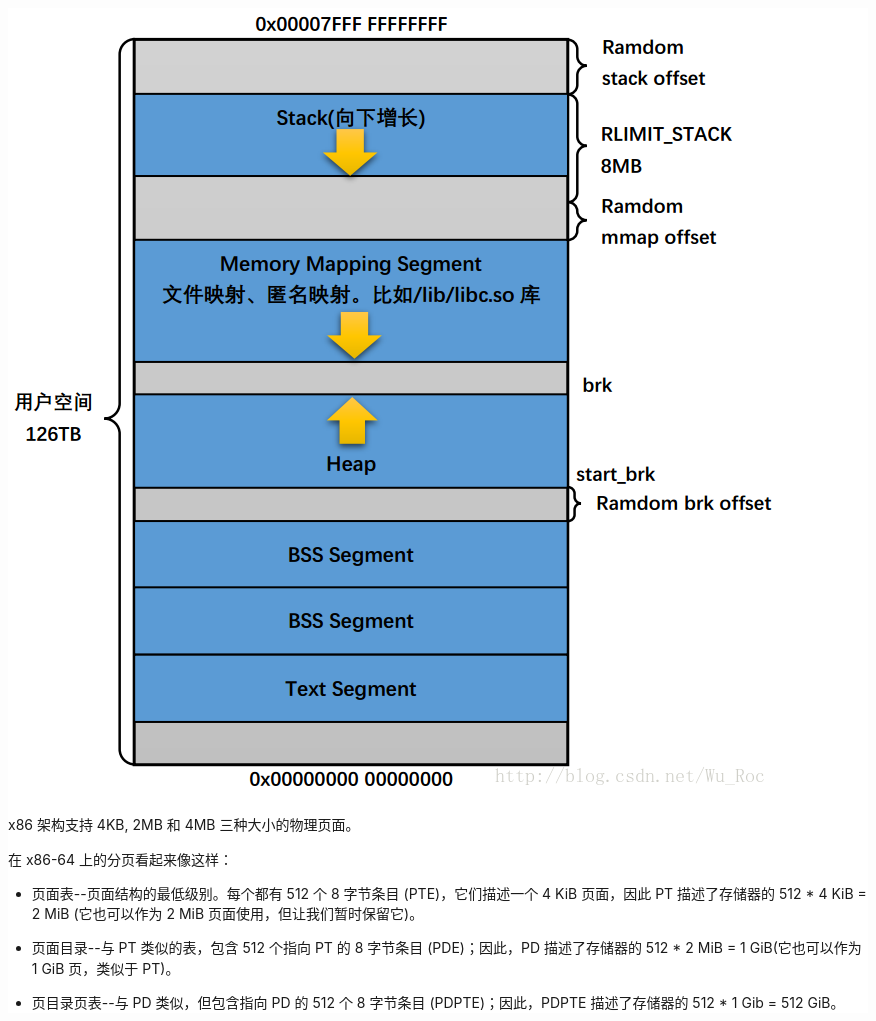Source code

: ![x64 虚拟地址布局](./images/x64-virtual-address-layout.png)

x86 架构支持 4KB,  2MB 和 4MB 三种大小的物理页面。

在 x86-64 上的分页看起来像这样：

* 页面表--页面结构的最低级别。每个都有 512 个 8 字节条目 (PTE)，它们描述一个 4 KiB 页面，因此 PT 描述了存储器的 512 * 4 KiB = 2 MiB (它也可以作为 2 MiB 页面使用，但让我们暂时保留它)。

* 页面目录--与 PT 类似的表，包含 512 个指向 PT 的 8 字节条目 (PDE)；因此，PD 描述了存储器的 512 * 2 MiB = 1 GiB(它也可以作为 1 GiB 页，类似于 PT)。

* 页目录页表--与 PD 类似，但包含指向 PD 的 512 个 8 字节条目 (PDPTE)；因此，PDPTE 描述了存储器的 512 * 1 Gib = 512 GiB。
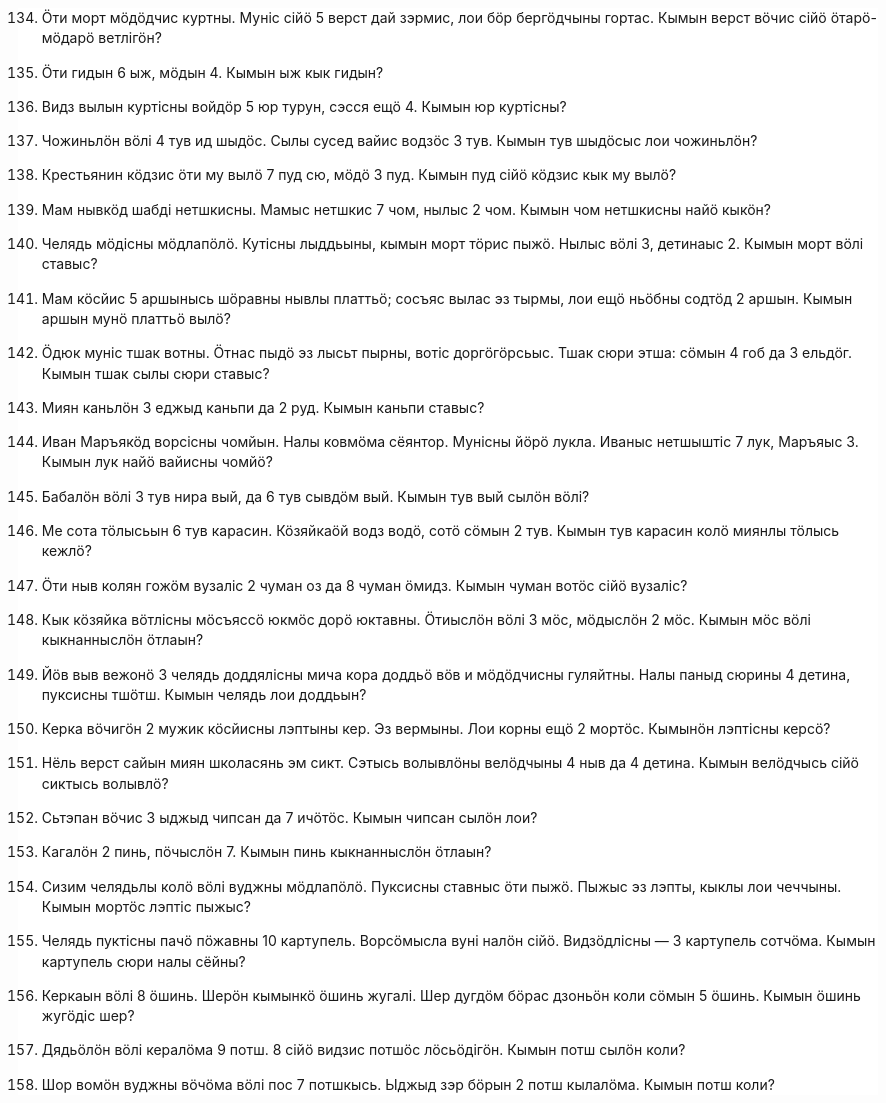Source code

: 134. Ӧти морт мӧдӧдчис куртны. Муніс сійӧ 5 верст дай зэрмис, лои бӧр бергӧдчыны гортас. Кымын верст вӧчис сійӧ ӧтарӧ-мӧдарӧ ветлігӧн?

135. Ӧти гидын 6 ыж, мӧдын 4. Кымын ыж кык гидын?

136. Видз вылын куртісны войдӧр 5 юр турун, сэсся ещӧ 4. Кымын юр куртісны?

137. Чожиньлӧн вӧлі 4 тув ид шыдӧс. Сылы сусед вайис водзӧс 3 тув. Кымын тув шыдӧсыс лои чожиньлӧн?

138. Крестьянин кӧдзис ӧти му вылӧ 7 пуд сю, мӧдӧ 3 пуд. Кымын пуд сійӧ кӧдзис кык му вылӧ?

139. Мам нывкӧд шабді нетшкисны. Мамыс нетшкис 7 чом, нылыс 2 чом. Кымын чом нетшкисны найӧ кыкӧн?

140. Челядь мӧдісны мӧдлапӧлӧ. Кутісны лыддьыны, кымын морт тӧрис пыжӧ. Нылыс вӧлі 3, детинаыс 2. Кымын морт вӧлі ставыс?

141. Мам кӧсйис 5 аршынысь шӧравны нывлы платтьӧ; сосъяс вылас эз тырмы, лои ещӧ ньӧбны содтӧд 2 аршын. Кымын аршын мунӧ платтьӧ вылӧ?

142. Ӧдюк муніс тшак вотны. Ӧтнас пыдӧ эз лысьт пырны, вотіс доргӧгӧрсьыс. Тшак сюри этша: сӧмын 4 гоб да 3 ельдӧг. Кымын тшак сылы сюри ставыс?

143. Миян каньлӧн 3 еджыд каньпи да 2 руд. Кымын каньпи ставыс?

144. Иван Маръякӧд ворсісны чомйын. Налы ковмӧма сёянтор. Мунісны йӧрӧ лукла. Иваныс нетшыштіс 7 лук, Маръяыс 3. Кымын лук найӧ вайисны чомйӧ?

145. Бабалӧн вӧлі 3 тув нира вый, да 6 тув сывдӧм вый. Кымын тув вый сылӧн вӧлі?

146. Ме сота тӧлысьын 6 тув карасин. Кӧзяйкаӧй водз водӧ, сотӧ сӧмын 2 тув. Кымын тув карасин колӧ миянлы тӧлысь кежлӧ?

147. Ӧти ныв колян гожӧм вузаліс 2 чуман оз да 8 чуман ӧмидз. Кымын чуман вотӧс сійӧ вузаліс?

148. Кык кӧзяйка вӧтлісны мӧсъяссӧ юкмӧс дорӧ юктавны. Ӧтиыслӧн вӧлі 3 мӧс, мӧдыслӧн 2 мӧс. Кымын мӧс вӧлі кыкнанныслӧн ӧтлаын?

149. Йӧв выв вежонӧ 3 челядь доддялісны мича кора доддьӧ вӧв и мӧдӧдчисны гуляйтны. Налы паныд сюрины 4 детина, пуксисны тшӧтш. Кымын челядь лои доддьын?

150. Керка вӧчигӧн 2 мужик кӧсйисны лэптыны кер. Эз вермыны. Лои корны ещӧ 2 мортӧс. Кымынӧн лэптісны керсӧ?

151. Нёль верст сайын миян школасянь эм сикт. Сэтысь волывлӧны велӧдчыны 4 ныв да 4 детина. Кымын велӧдчысь сійӧ сиктысь волывлӧ?

152. Сьтэпан вӧчис 3 ыджыд чипсан да 7 ичӧтӧс. Кымын чипсан сылӧн лои?

153. Кагалӧн 2 пинь, пӧчыслӧн 7. Кымын пинь кыкнанныслӧн ӧтлаын?

154. Сизим челядьлы колӧ вӧлі вуджны мӧдлапӧлӧ. Пуксисны ставныс ӧти пыжӧ. Пыжыс эз лэпты, кыклы лои чеччыны. Кымын мортӧс лэптіс пыжыс?

155. Челядь пуктісны пачӧ пӧжавны 10 картупель. Ворсӧмысла вуні налӧн сійӧ. Видзӧдлісны — 3 картупель сотчӧма. Кымын картупель сюри налы сёйны?

156. Керкаын вӧлі 8 ӧшинь. Шерӧн кымынкӧ ӧшинь жугалі. Шер дугдӧм бӧрас дзоньӧн коли сӧмын 5 ӧшинь. Кымын ӧшинь жугӧдіс шер?

157. Дядьӧлӧн вӧлі кералӧма 9 потш. 8 сійӧ видзис потшӧс лӧсьӧдігӧн. Кымын потш сылӧн коли?

158. Шор вомӧн вуджны вӧчӧма вӧлі пос 7 потшкысь. Ыджыд зэр бӧрын 2 потш кылалӧма. Кымын потш коли?
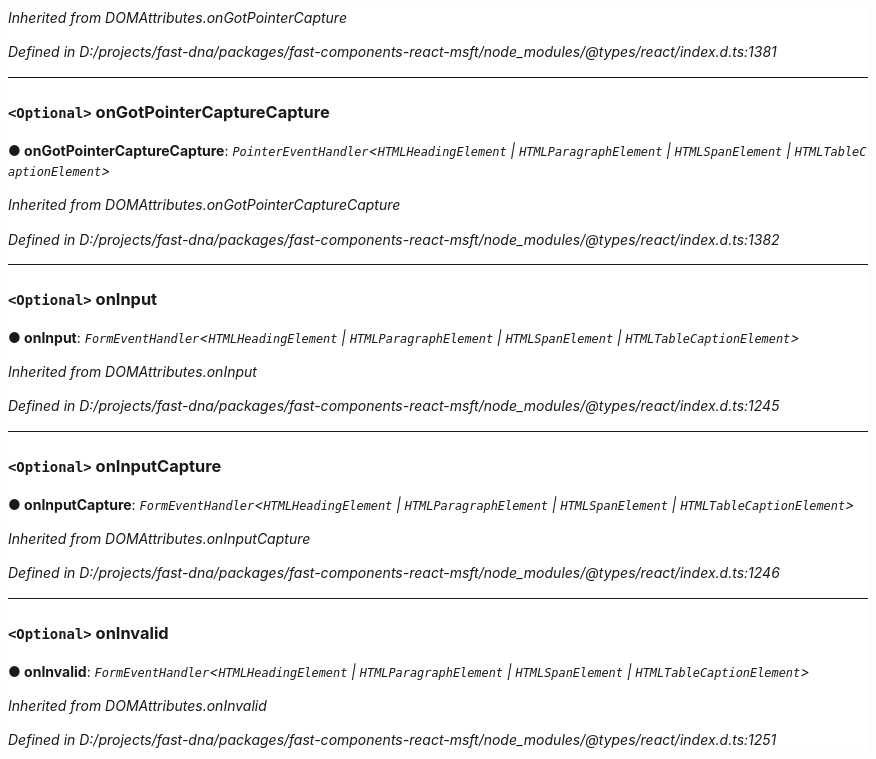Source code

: *Inherited from DOMAttributes.onGotPointerCapture*

*Defined in D:/projects/fast-dna/packages/fast-components-react-msft/node_modules/@types/react/index.d.ts:1381*

___
<a id="ongotpointercapturecapture"></a>

### `<Optional>` onGotPointerCaptureCapture

**● onGotPointerCaptureCapture**: *`PointerEventHandler`<`HTMLHeadingElement` \| `HTMLParagraphElement` \| `HTMLSpanElement` \| `HTMLTableCaptionElement`>*

*Inherited from DOMAttributes.onGotPointerCaptureCapture*

*Defined in D:/projects/fast-dna/packages/fast-components-react-msft/node_modules/@types/react/index.d.ts:1382*

___
<a id="oninput"></a>

### `<Optional>` onInput

**● onInput**: *`FormEventHandler`<`HTMLHeadingElement` \| `HTMLParagraphElement` \| `HTMLSpanElement` \| `HTMLTableCaptionElement`>*

*Inherited from DOMAttributes.onInput*

*Defined in D:/projects/fast-dna/packages/fast-components-react-msft/node_modules/@types/react/index.d.ts:1245*

___
<a id="oninputcapture"></a>

### `<Optional>` onInputCapture

**● onInputCapture**: *`FormEventHandler`<`HTMLHeadingElement` \| `HTMLParagraphElement` \| `HTMLSpanElement` \| `HTMLTableCaptionElement`>*

*Inherited from DOMAttributes.onInputCapture*

*Defined in D:/projects/fast-dna/packages/fast-components-react-msft/node_modules/@types/react/index.d.ts:1246*

___
<a id="oninvalid"></a>

### `<Optional>` onInvalid

**● onInvalid**: *`FormEventHandler`<`HTMLHeadingElement` \| `HTMLParagraphElement` \| `HTMLSpanElement` \| `HTMLTableCaptionElement`>*

*Inherited from DOMAttributes.onInvalid*

*Defined in D:/projects/fast-dna/packages/fast-components-react-msft/node_modules/@types/react/index.d.ts:1251*
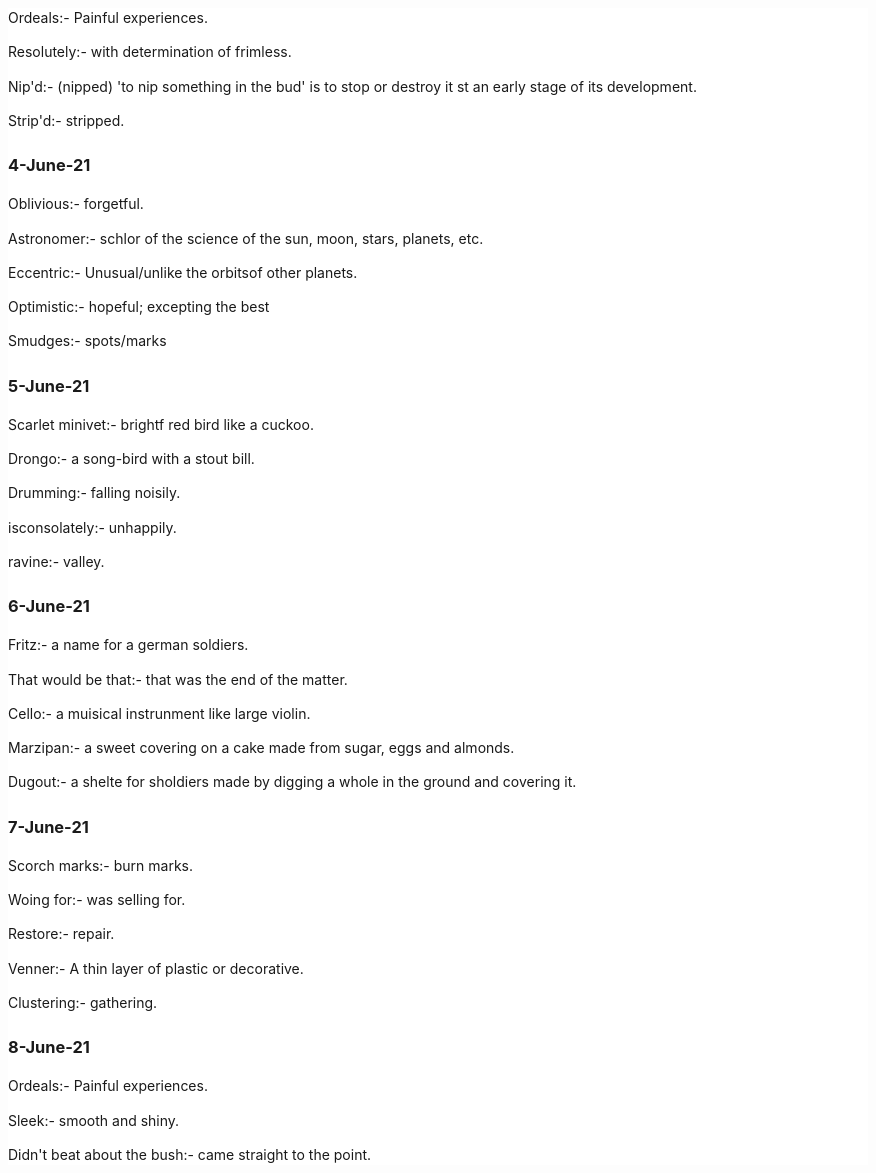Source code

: Ordeals:-  Painful experiences.

Resolutely:-  with determination of frimless.

Nip'd:-  (nipped) 'to nip something in the bud' is to stop or destroy it st an early stage of its development.

Strip'd:-  stripped.

### 4-June-21
Oblivious:-  forgetful.

Astronomer:-   schlor of the science of the sun, moon, stars, planets, etc.

Eccentric:-  Unusual/unlike the orbitsof other planets.

Optimistic:-  hopeful; excepting the best

Smudges:-  spots/marks

### 5-June-21
Scarlet minivet:-  brightf red bird like a cuckoo.

Drongo:-  a song-bird with a stout bill.

Drumming:-  falling noisily.

isconsolately:-  unhappily.

ravine:-  valley.

### 6-June-21
Fritz:-  a name for a german soldiers.

That would be that:-  that was the end of the matter.

Cello:-  a muisical instrunment like large violin.

Marzipan:-  a sweet covering on a cake made from sugar, eggs and almonds.

Dugout:-  a shelte for sholdiers made by digging a whole in the ground and covering it.

### 7-June-21
Scorch marks:-  burn marks.

Woing for:-  was selling for.

Restore:-   repair.

Venner:-  A thin layer of plastic or decorative.

Clustering:-  gathering.

### 8-June-21
Ordeals:-  Painful experiences.

Sleek:-  smooth and shiny.

Didn't beat about the bush:-  came straight to the point.

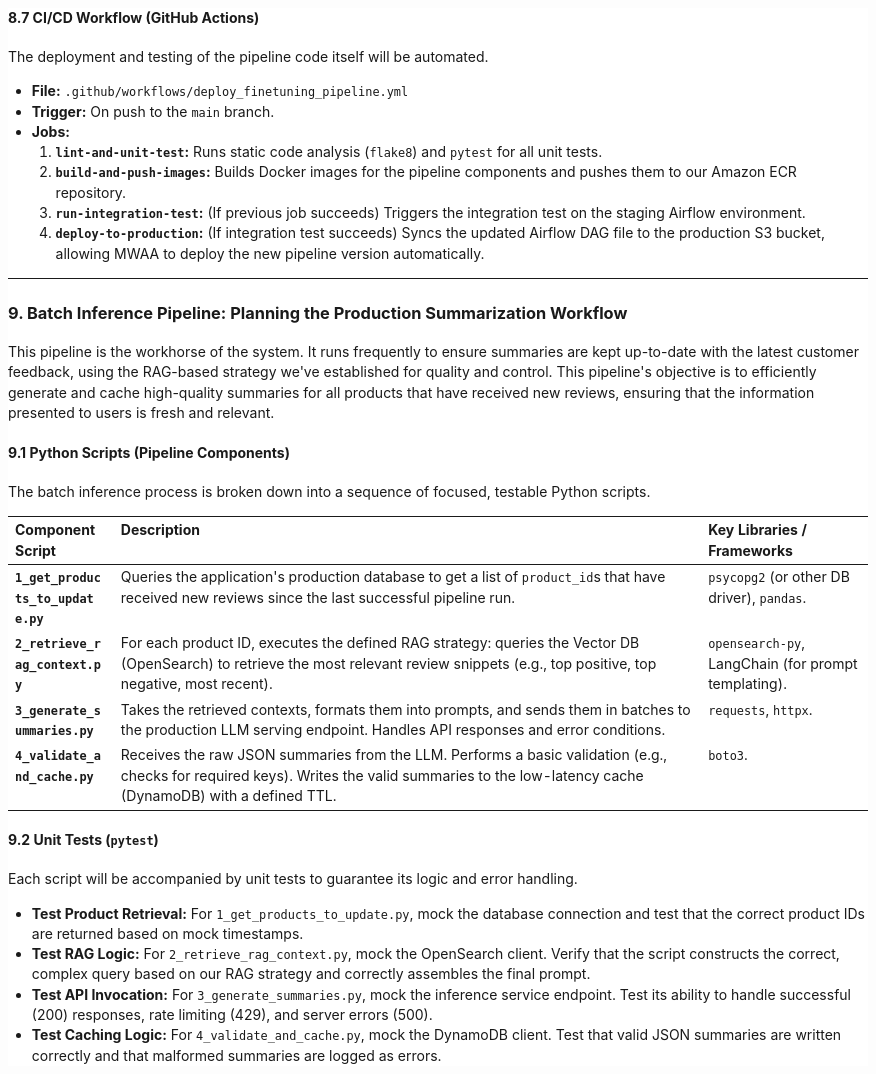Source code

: 
#### **8.7 CI/CD Workflow (GitHub Actions)**

The deployment and testing of the pipeline code itself will be automated.

*   **File:** `.github/workflows/deploy_finetuning_pipeline.yml`
*   **Trigger:** On push to the `main` branch.
*   **Jobs:**
    1.  **`lint-and-unit-test`:** Runs static code analysis (`flake8`) and `pytest` for all unit tests.
    2.  **`build-and-push-images`:** Builds Docker images for the pipeline components and pushes them to our Amazon ECR repository.
    3.  **`run-integration-test`:** (If previous job succeeds) Triggers the integration test on the staging Airflow environment.
    4.  **`deploy-to-production`:** (If integration test succeeds) Syncs the updated Airflow DAG file to the production S3 bucket, allowing MWAA to deploy the new pipeline version automatically.



***

### 9. Batch Inference Pipeline: Planning the Production Summarization Workflow

This pipeline is the workhorse of the system. It runs frequently to ensure summaries are kept up-to-date with the latest customer feedback, using the RAG-based strategy we've established for quality and control. This pipeline's objective is to efficiently generate and cache high-quality summaries for all products that have received new reviews, ensuring that the information presented to users is fresh and relevant.

#### **9.1 Python Scripts (Pipeline Components)**

The batch inference process is broken down into a sequence of focused, testable Python scripts.

| Component Script | Description | Key Libraries / Frameworks |
| :--- | :--- | :--- |
| **`1_get_products_to_update.py`**| Queries the application's production database to get a list of `product_id`s that have received new reviews since the last successful pipeline run. | `psycopg2` (or other DB driver), `pandas`. |
| **`2_retrieve_rag_context.py`** | For each product ID, executes the defined RAG strategy: queries the Vector DB (OpenSearch) to retrieve the most relevant review snippets (e.g., top positive, top negative, most recent). | `opensearch-py`, LangChain (for prompt templating). |
| **`3_generate_summaries.py`** | Takes the retrieved contexts, formats them into prompts, and sends them in batches to the production LLM serving endpoint. Handles API responses and error conditions. | `requests`, `httpx`. |
| **`4_validate_and_cache.py`**| Receives the raw JSON summaries from the LLM. Performs a basic validation (e.g., checks for required keys). Writes the valid summaries to the low-latency cache (DynamoDB) with a defined TTL. | `boto3`. |

#### **9.2 Unit Tests (`pytest`)**

Each script will be accompanied by unit tests to guarantee its logic and error handling.

*   **Test Product Retrieval:** For `1_get_products_to_update.py`, mock the database connection and test that the correct product IDs are returned based on mock timestamps.
*   **Test RAG Logic:** For `2_retrieve_rag_context.py`, mock the OpenSearch client. Verify that the script constructs the correct, complex query based on our RAG strategy and correctly assembles the final prompt.
*   **Test API Invocation:** For `3_generate_summaries.py`, mock the inference service endpoint. Test its ability to handle successful (200) responses, rate limiting (429), and server errors (500).
*   **Test Caching Logic:** For `4_validate_and_cache.py`, mock the DynamoDB client. Test that valid JSON summaries are written correctly and that malformed summaries are logged as errors.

## YOUR OBJECTIVE
Only lines holding the word "covering" belong in the answer; copy all of them from the records.

## THE COMPLETED TASK
Marzipan:-  a sweet covering on a cake made from sugar, eggs and almonds.
Dugout:-  a shelte for sholdiers made by digging a whole in the ground and covering it.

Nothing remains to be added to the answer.